# D5100 not taking picture after hearing focused beep



## montuq (Feb 23, 2013)

Sometimes, after hearing the focused beep from pressing the shutter button half way and then completing the press of the button, it doesn't take a picture... is that normal?


----------



## KmH (Feb 23, 2013)

Which of the 3 auto focus modes, and 3 auto focus area modes is the camera set to?


----------



## montuq (Feb 23, 2013)

Auto-servo AF and Auto-area AF


----------



## JoeHemi (Feb 23, 2013)

I know it happens to me in certain modes if there is not enough light to expose. It will focus but not take the picture, typically the Aperture setting or shutter setting will flash in the viewfinder. I don't remember those modes though. Does it still happen to you if you rotate the dial to something different?


----------



## montuq (Feb 24, 2013)

so far it seems that it only happen in the auto mode.. I contacted Nikon and I will post back when I find out.  I also found out that I can't seem to be able to use continuous shooting mode in any mode except for the sports mode ... I asked them about that too.


----------



## JoeHemi (Feb 24, 2013)

montuq said:


> I also found out that I can't seem to be able to use continuous shooting mode in any mode except for the sports mode ... I asked them about that too.

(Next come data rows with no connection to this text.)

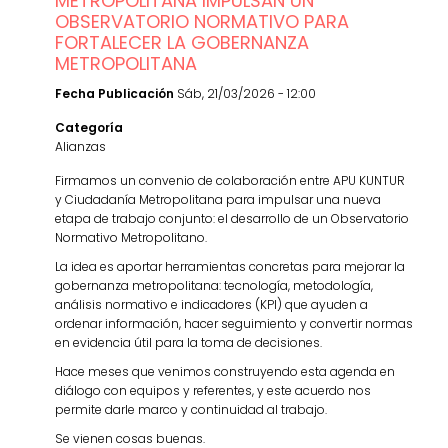
METROPOLITANA IMPULSAN UN
OBSERVATORIO NORMATIVO PARA
FORTALECER LA GOBERNANZA
METROPOLITANA
Fecha Publicación
Sáb, 21/03/2026 - 12:00
Categoría
Alianzas
Firmamos un convenio de colaboración entre APU KUNTUR
y Ciudadanía Metropolitana para impulsar una nueva
etapa de trabajo conjunto: el desarrollo de un Observatorio
Normativo Metropolitano.
La idea es aportar herramientas concretas para mejorar la
gobernanza metropolitana: tecnología, metodología,
análisis normativo e indicadores (KPI) que ayuden a
ordenar información, hacer seguimiento y convertir normas
en evidencia útil para la toma de decisiones.
Hace meses que venimos construyendo esta agenda en
diálogo con equipos y referentes, y este acuerdo nos
permite darle marco y continuidad al trabajo.
Se vienen cosas buenas.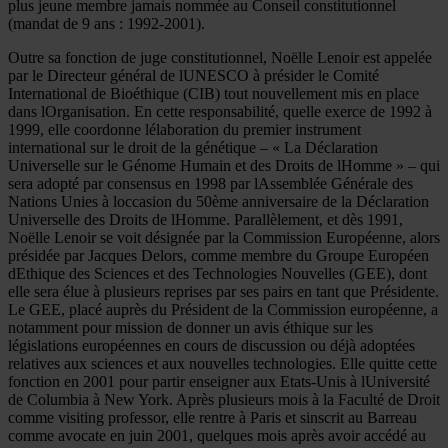
plus jeune membre jamais nommée au Conseil constitutionnel
(mandat de 9 ans : 1992-2001).
Outre sa fonction de juge constitutionnel, Noëlle Lenoir est appelée
par le Directeur général de lUNESCO à présider le Comité
International de Bioéthique (CIB) tout nouvellement mis en place
dans lOrganisation. En cette responsabilité, quelle exerce de 1992 à
1999, elle coordonne lélaboration du premier instrument
international sur le droit de la génétique – « La Déclaration
Universelle sur le Génome Humain et des Droits de lHomme » – qui
sera adopté par consensus en 1998 par lAssemblée Générale des
Nations Unies à loccasion du 50ème anniversaire de la Déclaration
Universelle des Droits de lHomme. Parallèlement, et dès 1991,
Noëlle Lenoir se voit désignée par la Commission Européenne, alors
présidée par Jacques Delors, comme membre du Groupe Européen
dEthique des Sciences et des Technologies Nouvelles (GEE), dont
elle sera élue à plusieurs reprises par ses pairs en tant que Présidente.
Le GEE, placé auprès du Président de la Commission européenne, a
notamment pour mission de donner un avis éthique sur les
législations européennes en cours de discussion ou déjà adoptées
relatives aux sciences et aux nouvelles technologies. Elle quitte cette
fonction en 2001 pour partir enseigner aux Etats-Unis à lUniversité
de Columbia à New York. Après plusieurs mois à la Faculté de Droit
comme visiting professor, elle rentre à Paris et sinscrit au Barreau
comme avocate en juin 2001, quelques mois après avoir accédé au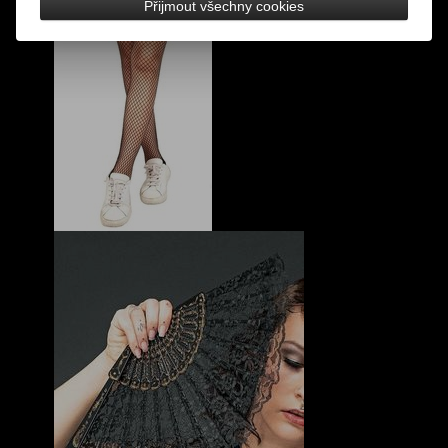
Přijmout všechny cookies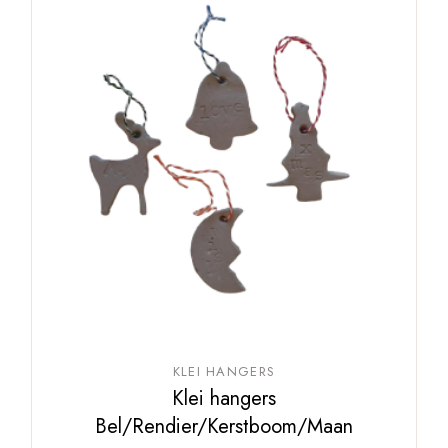
KLEI HANGERS
Klei hangers
Bel/Rendier/Kerstboom/Maan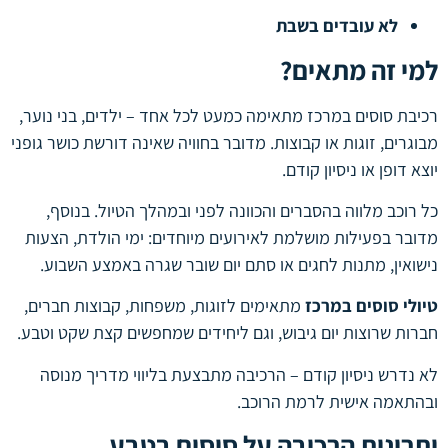
לא עובדים בשבת
למי זה מתאים?
רכיבת סוסים במרכז מתאימה כמעט לכל אחד – ילדים, בני נוער,
מבוגרים, זוגות או קבוצות. מדובר בחוויה שאינה דורשת כושר גופני
יוצא דופן או ניסיון קודם.
כל רוכב מלווה בהסברים והכוונה לפני ובמהלך הטיול. בנוסף,
מדובר בפעילות מושלמת לאירועים מיוחדים: ימי הולדת, הצעות
נישואין, מתנות לחגים או סתם יום שובר שגרה באמצע השבוע.
טיולי סוסים במרכז
מתאימים לזוגות, משפחות, קבוצות חברים,
חברות שרוצות יום גיבוש, וגם ליחידים שמחפשים קצת שקט וטבע.
לא נדרש ניסיון קודם – הרכיבה מתבצעת בליווי מדריך מנוסה
ובהתאמה אישית לרמת הרוכב.
יתרונות הרכיבה על סוסים בטבע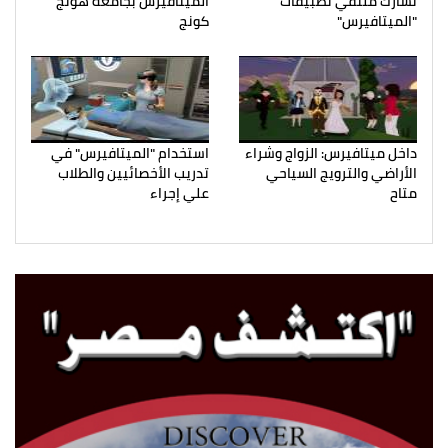
تشارك ملتقي تطبيقات
الميتافيرس بجامعة هونج
"الميتافيرس"
كونج
داخل ميتافيرس: الزواج وشراء
استخدام "الميتافيرس" في
الأراضي والترويج السياحي
تدريب الأخصائيين والطلاب
متاح
علي إجراء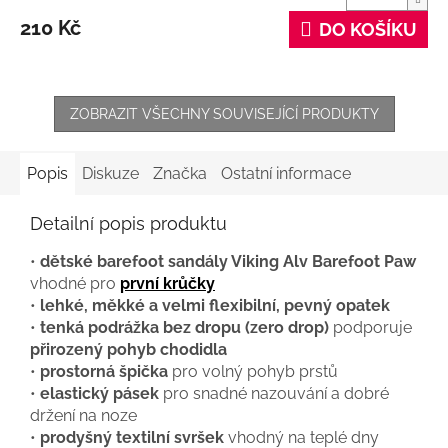
210 Kč
DO KOŠÍKU
ZOBRAZIT VŠECHNY SOUVISEJÍCÍ PRODUKTY
Popis
Diskuze
Značka
Ostatní informace
Detailní popis produktu
•
dětské barefoot sandály Viking Alv Barefoot Paw
vhodné pro
první krůčky
•
lehké, měkké a velmi flexibilní, pevný opatek
•
tenká podrážka bez dropu (zero drop)
podporuje
přirozený pohyb chodidla
•
prostorná špička
pro volný pohyb prstů
•
elastický pásek
pro snadné nazouvání a dobré
držení na noze
•
prodyšný textilní svršek
vhodný na teplé dny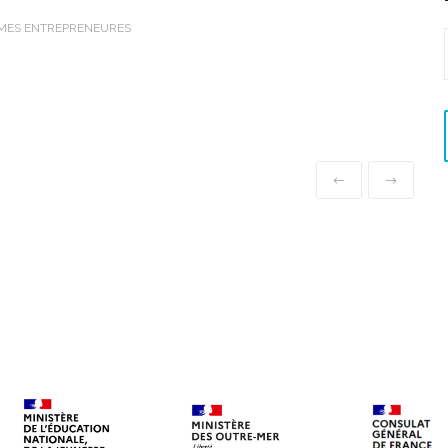
MMES ENTREPRENEURES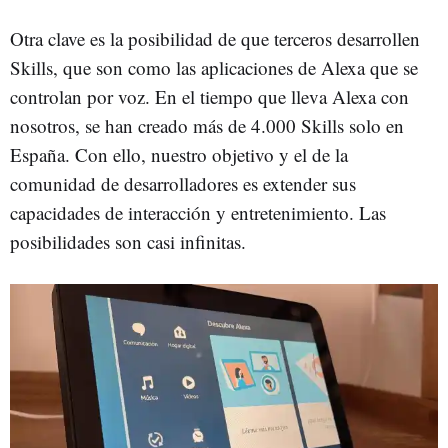
Otra clave es la posibilidad de que terceros desarrollen
Skills, que son como las aplicaciones de Alexa que se
controlan por voz. En el tiempo que lleva Alexa con
nosotros, se han creado más de 4.000 Skills solo en
España. Con ello, nuestro objetivo y el de la
comunidad de desarrolladores es extender sus
capacidades de interacción y entretenimiento. Las
posibilidades son casi infinitas.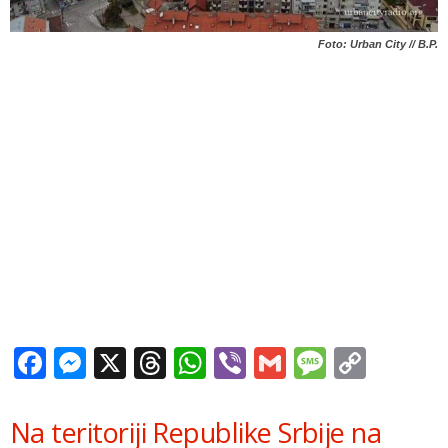
Foto: Urban City // B.P.
Facebook
Messenger
X
Threads
WhatsApp
Viber
Gmail
Messag
Copy
Link
Na teritoriji Republike Srbije na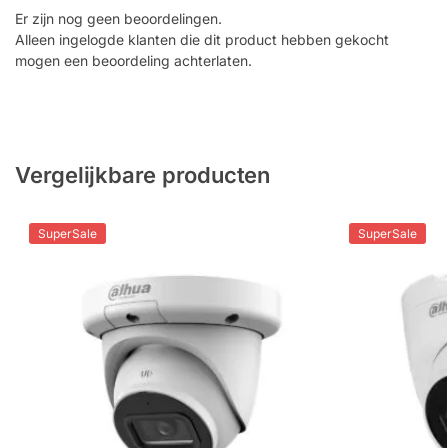
Er zijn nog geen beoordelingen.
Alleen ingelogde klanten die dit product hebben gekocht
mogen een beoordeling achterlaten.
Vergelijkbare producten
SuperSale
SuperSale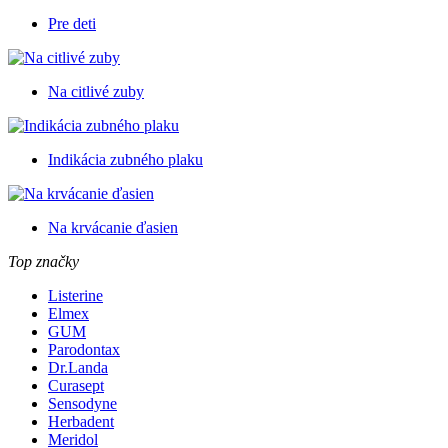
Pre deti
Na citlivé zuby
Indikácia zubného plaku
Na krvácanie ďasien
Top značky
Listerine
Elmex
GUM
Parodontax
Dr.Landa
Curasept
Sensodyne
Herbadent
Meridol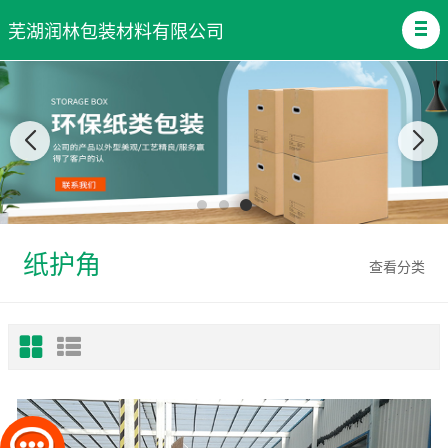
芜湖润林包装材料有限公司
纸护角
查看分类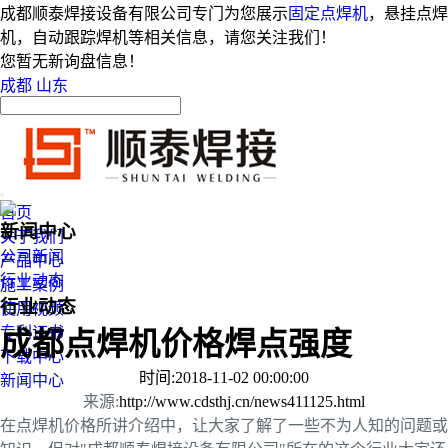
成都顺泰焊接设备有限公司专门为您展示
固定点焊机
，悬挂点焊
机，自动跟踪焊机等相关信息，请您关注我们！
您暂无新询盘信息！
成都
山东
首页
新闻中心
关于我们
公司新闻
产品中心
行业动态
施工案例
行业动态
使用视频
专利证书
成都点焊机价格焊点强度
下载中心
时间:2018-11-02 00:00:00
新闻中心
来源:
http://www.cdsthj.cn/news411125.html
在点焊机价格所讲介绍中，让大家了解了一些不为人知的问题或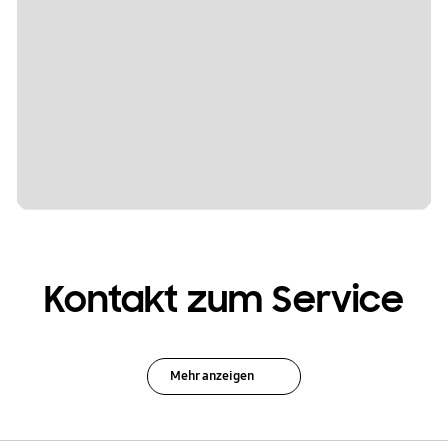
Kontakt zum Service
Mehr anzeigen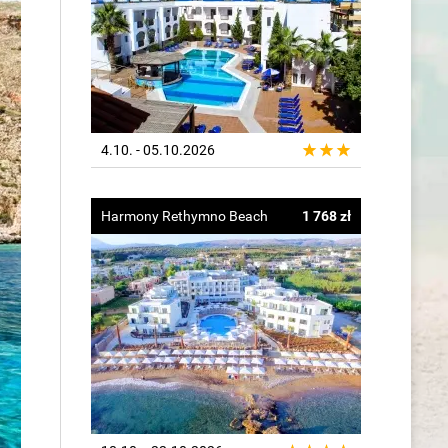
4.10. - 05.10.2026
Harmony Rethymno Beach
1 768 zł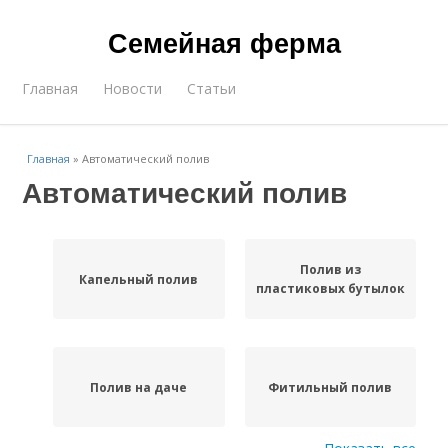
Семейная ферма
Главная
Новости
Статьи
Главная
»
Автоматический полив
Автоматический полив
Полив из
Капельный полив
пластиковых бутылок
Полив на даче
Фитильный полив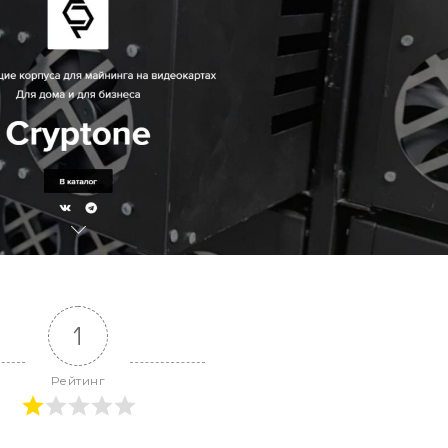
1
Рейтинг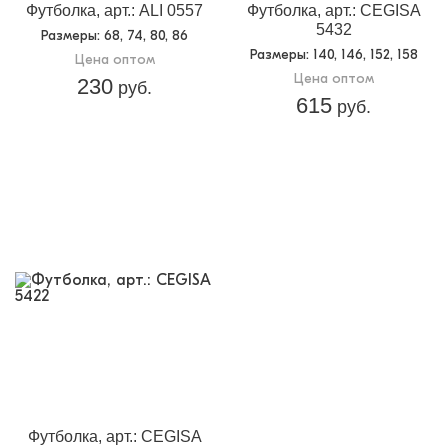
Футболка, арт.: ALI 0557
Футболка, арт.: CEGISA
5432
Размеры
: 68, 74, 80, 86
Размеры
: 140, 146, 152, 158
Цена оптом
Цена оптом
230
руб.
615
руб.
Футболка, арт.: CEGISA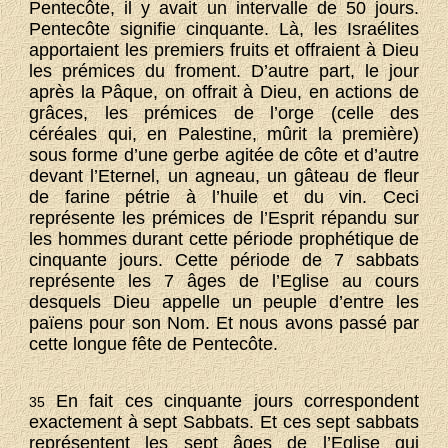
Pentecôte, il y avait un intervalle de 50 jours.
Pentecôte signifie cinquante. Là, les Israélites
apportaient les premiers fruits et offraient à Dieu
les prémices du froment. D’autre part, le jour
après la Pâque, on offrait à Dieu, en actions de
grâces, les prémices de l’orge (celle des
céréales qui, en Palestine, mûrit la première)
sous forme d’une gerbe agitée de côte et d’autre
devant l’Eternel, un agneau, un gâteau de fleur
de farine pétrie à l’huile et du vin. Ceci
représente les prémices de l’Esprit répandu sur
les hommes durant cette période prophétique de
cinquante jours. Cette période de 7 sabbats
représente les 7 âges de l’Eglise au cours
desquels Dieu appelle un peuple d’entre les
païens pour son Nom. Et nous avons passé par
cette longue fête de Pentecôte.
En fait ces cinquante jours correspondent
35
exactement à sept Sabbats. Et ces sept sabbats
représentent les sept âges de l’Eglise qui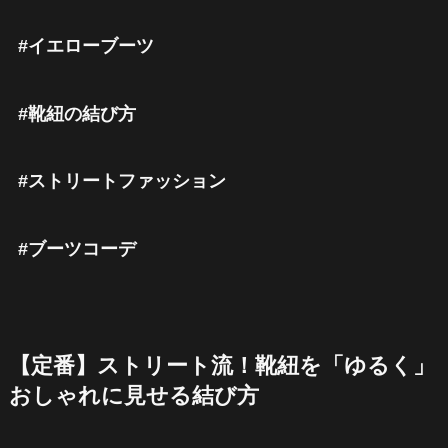
#イエローブーツ
#靴紐の結び方
#ストリートファッション
#ブーツコーデ
【定番】ストリート流！靴紐を「ゆるく」
おしゃれに見せる結び方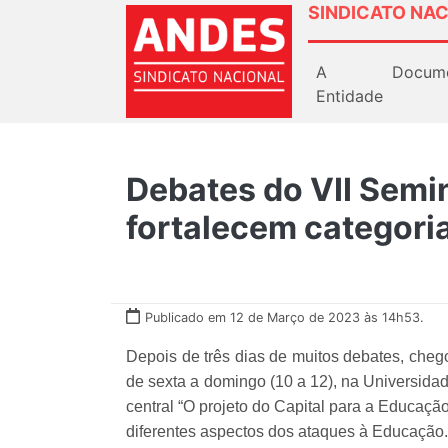
SINDICATO NAC
A
Docum
Entidade
Debates do VII Semi
fortalecem categoria
Publicado em 12 de Março de 2023 às 14h53.
Depois de três dias de muitos debates, cheg
de sexta a domingo (10 a 12), na Universida
central “O projeto do Capital para a Educação
diferentes aspectos dos ataques à Educação.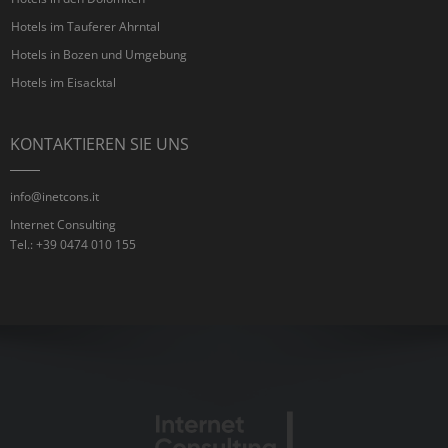
Hotels im Tauferer Ahrntal
Hotels in Bozen und Umgebung
Hotels im Eisacktal
KONTAKTIEREN SIE UNS
info@inetcons.it
Internet Consulting
Tel.: +39 0474 010 155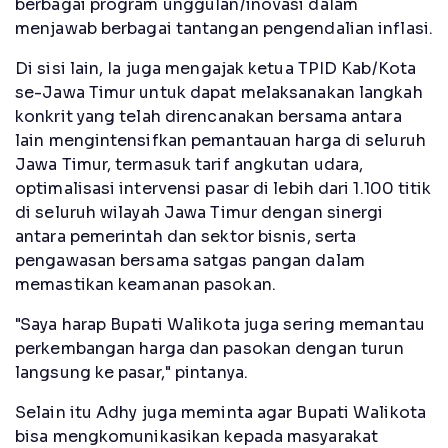
berbagai program unggulan/inovasi dalam
menjawab berbagai tantangan pengendalian inflasi.
Di sisi lain, Ia juga mengajak ketua TPID Kab/Kota
se-Jawa Timur untuk dapat melaksanakan langkah
konkrit yang telah direncanakan bersama antara
lain mengintensifkan pemantauan harga di seluruh
Jawa Timur, termasuk tarif angkutan udara,
optimalisasi intervensi pasar di lebih dari 1.100 titik
di seluruh wilayah Jawa Timur dengan sinergi
antara pemerintah dan sektor bisnis, serta
pengawasan bersama satgas pangan dalam
memastikan keamanan pasokan.
"Saya harap Bupati Walikota juga sering memantau
perkembangan harga dan pasokan dengan turun
langsung ke pasar," pintanya.
Selain itu Adhy juga meminta agar Bupati Walikota
bisa mengkomunikasikan kepada masyarakat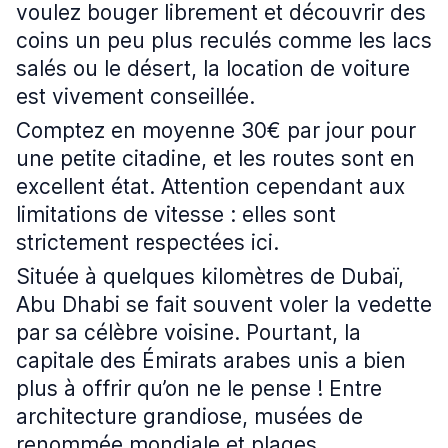
voulez bouger librement et découvrir des
coins un peu plus reculés comme les lacs
salés ou le désert, la location de voiture
est vivement conseillée.
Comptez en moyenne 30€ par jour pour
une petite citadine, et les routes sont en
excellent état. Attention cependant aux
limitations de vitesse : elles sont
strictement respectées ici.
Située à quelques kilomètres de Dubaï,
Abu Dhabi se fait souvent voler la vedette
par sa célèbre voisine. Pourtant, la
capitale des Émirats arabes unis a bien
plus à offrir qu’on ne le pense ! Entre
architecture grandiose, musées de
renommée mondiale et plages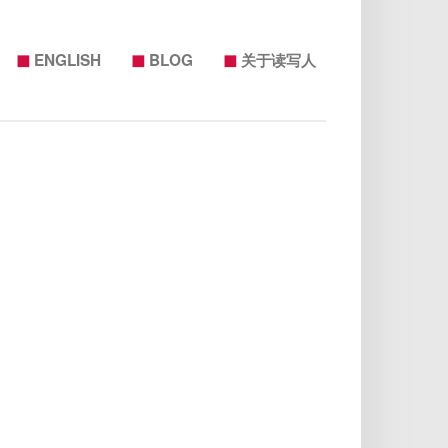
◼
◼
◼
ENGLISH
BLOG
关于读写人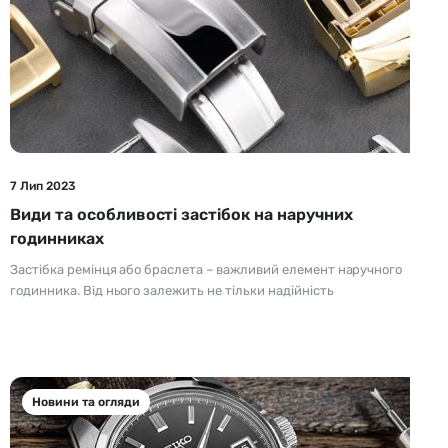
7 Лип 2023
Види та особливості застібок на наручних
годинниках
Застібка ремінця або браслета – важливий елемент наручного
годинника. Від нього залежить не тільки надійність
Новини та огляди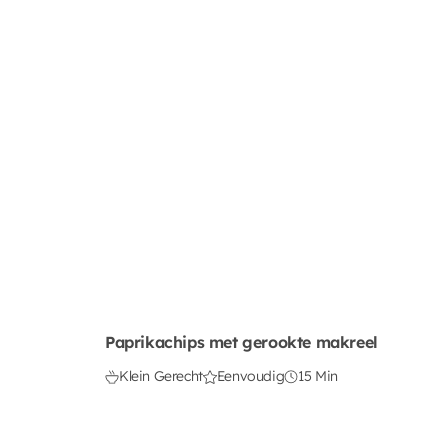
Paprikachips met gerookte makreel
Klein Gerecht
Eenvoudig
15 Min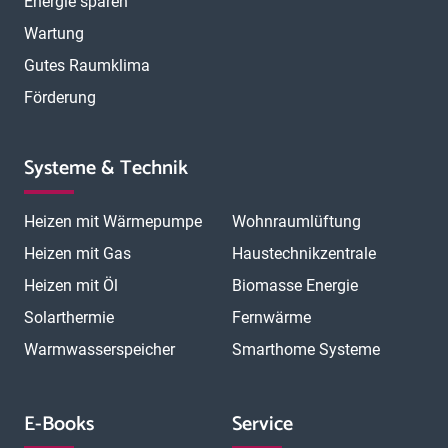
Energie sparen
Wartung
Gutes Raumklima
Förderung
Systeme & Technik
Heizen mit Wärmepumpe
Wohnraumlüftung
Heizen mit Gas
Haustechnikzentrale
Heizen mit Öl
Biomasse Energie
Solarthermie
Fernwärme
Warmwasserspeicher
Smarthome Systeme
E-Books
Service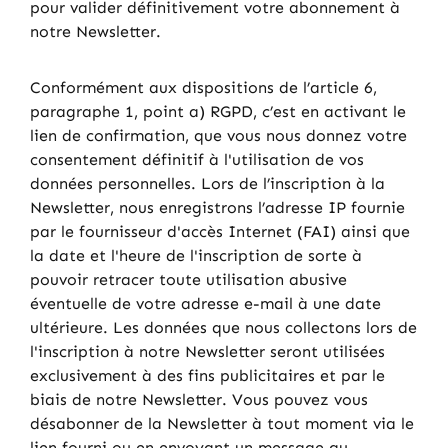
pour valider définitivement votre abonnement à
notre Newsletter.
Conformément aux dispositions de l’article 6,
paragraphe 1, point a) RGPD, c’est en activant le
lien de confirmation, que vous nous donnez votre
consentement définitif à l'utilisation de vos
données personnelles. Lors de l’inscription à la
Newsletter, nous enregistrons l’adresse IP fournie
par le fournisseur d'accès Internet (FAI) ainsi que
la date et l'heure de l'inscription de sorte à
pouvoir retracer toute utilisation abusive
éventuelle de votre adresse e-mail à une date
ultérieure. Les données que nous collectons lors de
l'inscription à notre Newsletter seront utilisées
exclusivement à des fins publicitaires et par le
biais de notre Newsletter. Vous pouvez vous
désabonner de la Newsletter à tout moment via le
lien fourni ou en envoyant un message au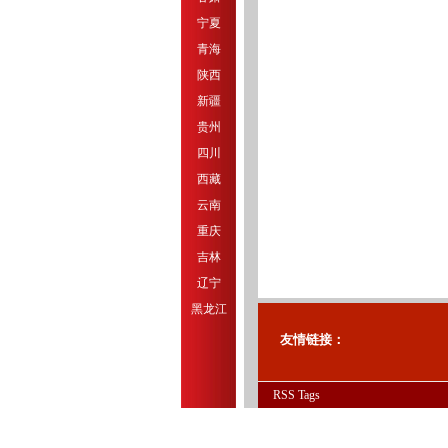
宁夏
青海
陕西
新疆
贵州
四川
西藏
云南
重庆
吉林
辽宁
黑龙江
友情链接：
RSS
Tags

Try this. Go to Menu, section d4 of Custom Setting Menu and disable the "Exposure delay mode" if it's enabled. That may be why you can't shoot continuous.


----------



## 412 Burgh (Feb 24, 2013)

Do you have a memory card in?


----------



## montuq (Feb 24, 2013)

JoeHemi said:


> montuq said:
> 
> 
> > I also found out that I can't seem to be able to use continuous shooting mode in any mode except for the sports mode ... I asked them about that too.
> ...



It is disabled


----------



## montuq (Feb 24, 2013)

412 Burgh said:


> Do you have a memory card in?



yes


----------



## 412 Burgh (Feb 24, 2013)

montuq said:


> 412 Burgh said:
> 
> 
> > Do you have a memory card in?
> ...



I didn't ask to insult your intelligence lol. What mode are you shooting on? Sometimes I leave my camera to fire using the wireless remote. But when I control it with hands on the camera it'll beep but won't fire. Sometimes that gets me.


----------